Bunun için geçmişte yapılmış yanlış politikaları hatırlatacak uygulamalardan
kesinlikle uzak durmalı. Geçmişte sahip çıkılan fakat toplumsal düzeyde
karşılığı olmayan laiklik, irtica, din karşıtı, zorla dönüştürmeyi dayatan tektipçi
söylem ve politikalara prim vermemeli. İktidarın üretmeye çalıştığı bu tür
çatışma noktalarından hassasiyetle ve samimiyetle uzak durmalı. Tersine topluma
özgürlükçü, eşit, şeffaf, adaletli kuralların hakim olduğu, hak temelli
uygulamaları içeren ve toplumu oluşturan bireylerin karşılaştığı sorunlara
onların da faydasına olacak ve katılımcılığı teşvik eden çözümler üreten uygulamalar,
politikalar ve sistemler vâdetmeli ve hayata geçirmelidir.
İktidara karşı yürütülecek mücadele sadece en
büyük ikinci parti olan CHP’den beklenmemeli. Bu gün iktidarın uygulamalarından
dindar da olsa önemli miktarda geçmişte iktidarı desteklemiş gruplar var. Bu
kişilerin dışlanması ile bir başarının elde edilebilmesi mümkün değildir. Geçmişte
başörtüsü konusunda sorunlar yaşadığı halde bugün iktidarın uyguladığı rantçı,
dar siyasi kadroyla sınırlı, kuralları kendine yontan, gerçeklerden uzak iç ve
dış politikadan, tek adam yönetimine dayalı yönetim anlayışından ve
politikalardan rahatsızlık duyan insanların sayısı hiç de az değil. Ülkede
dindarından laikine, sağcısından solcusuna, Kürtçüsünden liberaline iktidara
karşı koalisyon kurulmalı. Bu koalisyon ilkeler çerçevesinde bir araya gelmeli.

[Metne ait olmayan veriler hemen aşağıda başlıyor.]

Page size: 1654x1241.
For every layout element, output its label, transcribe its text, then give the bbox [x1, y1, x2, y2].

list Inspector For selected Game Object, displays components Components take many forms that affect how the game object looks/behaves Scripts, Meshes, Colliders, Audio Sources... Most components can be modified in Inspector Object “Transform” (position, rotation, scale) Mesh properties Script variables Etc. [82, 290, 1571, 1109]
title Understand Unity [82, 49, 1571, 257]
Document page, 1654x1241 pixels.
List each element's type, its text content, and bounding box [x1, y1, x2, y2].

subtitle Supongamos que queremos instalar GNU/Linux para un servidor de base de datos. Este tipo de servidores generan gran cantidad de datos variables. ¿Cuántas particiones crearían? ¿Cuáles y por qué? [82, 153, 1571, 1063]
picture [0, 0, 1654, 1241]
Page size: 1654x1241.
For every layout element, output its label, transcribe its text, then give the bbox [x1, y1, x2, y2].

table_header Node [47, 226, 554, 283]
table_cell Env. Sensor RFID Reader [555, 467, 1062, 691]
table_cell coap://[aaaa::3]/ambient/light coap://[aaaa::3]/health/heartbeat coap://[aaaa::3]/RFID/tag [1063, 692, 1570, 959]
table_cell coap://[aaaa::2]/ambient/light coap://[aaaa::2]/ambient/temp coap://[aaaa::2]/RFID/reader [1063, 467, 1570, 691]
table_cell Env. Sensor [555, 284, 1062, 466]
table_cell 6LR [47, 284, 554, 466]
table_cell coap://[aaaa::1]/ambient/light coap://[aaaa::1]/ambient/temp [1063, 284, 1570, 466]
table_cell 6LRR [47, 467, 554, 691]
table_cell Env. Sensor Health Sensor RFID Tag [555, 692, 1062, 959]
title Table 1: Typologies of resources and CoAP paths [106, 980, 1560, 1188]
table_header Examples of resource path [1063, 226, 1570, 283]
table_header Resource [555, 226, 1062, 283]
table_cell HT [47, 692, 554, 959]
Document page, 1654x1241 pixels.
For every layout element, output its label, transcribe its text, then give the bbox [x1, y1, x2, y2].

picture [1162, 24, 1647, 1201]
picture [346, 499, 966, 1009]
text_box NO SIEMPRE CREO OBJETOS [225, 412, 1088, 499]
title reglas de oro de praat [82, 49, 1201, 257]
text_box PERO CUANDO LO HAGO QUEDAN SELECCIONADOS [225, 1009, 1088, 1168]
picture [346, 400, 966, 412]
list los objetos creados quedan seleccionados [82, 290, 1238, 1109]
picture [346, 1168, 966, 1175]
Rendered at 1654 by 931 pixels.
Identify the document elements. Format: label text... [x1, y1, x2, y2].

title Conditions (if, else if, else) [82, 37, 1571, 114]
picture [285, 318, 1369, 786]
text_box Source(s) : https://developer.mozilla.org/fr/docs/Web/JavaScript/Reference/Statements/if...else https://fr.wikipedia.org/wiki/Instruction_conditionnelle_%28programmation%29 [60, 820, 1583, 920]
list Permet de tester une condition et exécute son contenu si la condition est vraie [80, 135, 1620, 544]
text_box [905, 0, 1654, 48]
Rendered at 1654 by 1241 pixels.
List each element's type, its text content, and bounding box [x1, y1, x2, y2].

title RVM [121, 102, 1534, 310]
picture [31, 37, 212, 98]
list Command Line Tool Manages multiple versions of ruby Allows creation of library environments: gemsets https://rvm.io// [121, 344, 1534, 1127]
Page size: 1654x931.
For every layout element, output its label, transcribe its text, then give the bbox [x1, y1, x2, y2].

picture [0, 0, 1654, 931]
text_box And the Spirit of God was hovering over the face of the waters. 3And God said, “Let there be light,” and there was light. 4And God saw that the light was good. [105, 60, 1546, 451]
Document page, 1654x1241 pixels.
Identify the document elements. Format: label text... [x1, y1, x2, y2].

Yapılacak seçimlerde herkesin üzerinde uzlaşacağı bir figür siyasi organın
başına geçirilmeli. İlkeler çerçevesinde birleşenlerin yönetime getirdiği
idareci/irade derhal kamu kurumlarında denetim ve incelemeler yaparak yolsuzluk
ve usulsüzlükleri soruşturmalı. Sorumlular görevden alınmalı. Yeni gelecekler
objektif seçme sistemleri ile belirlenmeli. Yönetici yetiştiren merkezi düzeyde
eğitim kurumları açılarak tüm yönetim makamlarına bu kurumlardan eğitim alarak
çıkanlardan seçimler yapılmalı. Seçilenler
etkin denetlenmeli. Kuralların hakimiyetini hayata geçirmeli. Yasal çerçeve
buna göre ilkelerden hareketle belirlenmeli. Şeffaf ve bağımsız medyanın önü
açılmalı. Yolsuzluk ve usulsüzlüklerin güçlü şekilde üstüne gidilmeli. Her tür
gizli kapaklı beyan, uygulama ve işleyiş düzenleri ortadan kaldırılmalı. Toplumu
ilgilendiren her tür bilgi ve beyan halka açık hale getirilmeli.
Bu koalisyon anlayışı ülke içinde kuralların
hakimiyetinin geçerli olduğu anlayışını güçlü bir şekilde hayata geçirebilirse o
zaman toplumsal adalet duygusu canlanmış olur. Toplumsal adalet duygusunun
canlanması birlik ve beraberliği daha fazla güçlendirir. Toplumda geçer akçe
kayırmacılıktan ehliyet ve liyakate dönüştüğünde herkes çalıştığının karşılığını
alacağına gönül rahatlığı ile inandığı andan itibaren çalışmanın önemi ortaya
çıkmış olur. Çalışmanın önemli bir değer olduğu toplumda üretim ve gelişme
olur. Dini inanç, siyasal veya milli kimlik, bölgesel milliyetçilik gibi sübjektif
değerler devre dışı bırakılabilirse gerçek
anlamda ülkesini seven görevini en iyi yapandır anlayışı her yere o zaman hakim olabilir.